W słowach na zakończenie audiencji nawiązał do 60. rocznicy ogłoszenia encykliki św. Jana XXIII „Pacem in terris” na temat pokoju i sprawiedliwości społecznej. Przypomniał, że dokument ten ukazał się w okresie zimnej wojny, „pełnym napięć między przeciwstawnymi blokami”.
„Papież otworzył przed wszystkimi szeroki horyzont, w którym można mówić o pokoju, budowie pokoju” – zauważył
Ta encyklika – zdaniem Franciszka – była „prawdziwym błogosławieństwem, niczym przebłysk pogody pośród mrocznych chmur”. Jej przesłanie – wskazał papież – jest bardzo aktualne. Przytoczył fragment, w którym św. Jan XXIII napisał, że relacje między wspólnotami politycznymi i jednostkami należy regulować „nie uciekając się do siły broni, ale do światła rozumu”.
Franciszek zachęcił do lektury tej encykliki. „I modlę się o to, by szefowie państw inspirowali się nią w swych planach i decyzjach” – dodał.
Ponownie wezwał do modlitwy za Ukrainę, przypominając, że kraj ten bardzo cierpi.
W katechezie na temat zapału apostolskiego podkreślił, że nie ma głoszenia Ewangelii bez ruchu, bez wyjścia, bez inicjatywy.

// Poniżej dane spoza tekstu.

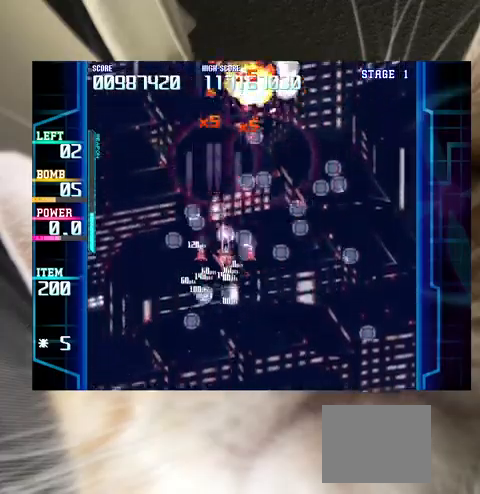
{"keys": ["z"], "events": [[467, "right", "up"], [467, "up", "up"]]}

„Nie głosi się Ewangelii stojąc w miejscu, będąc zamkniętym w biurze, przy biurku, przy komputerze, prowadząc polemikę jako lwy klawiatury i zastępując kreatywność głoszenia czynnością +kopiuj-wklej+, ideami zaczerpniętymi z różnych miejsc” – wyjaśnił Franciszek.
Jak powiedział, „Ewangelię głosi się w ruchu, idąc”.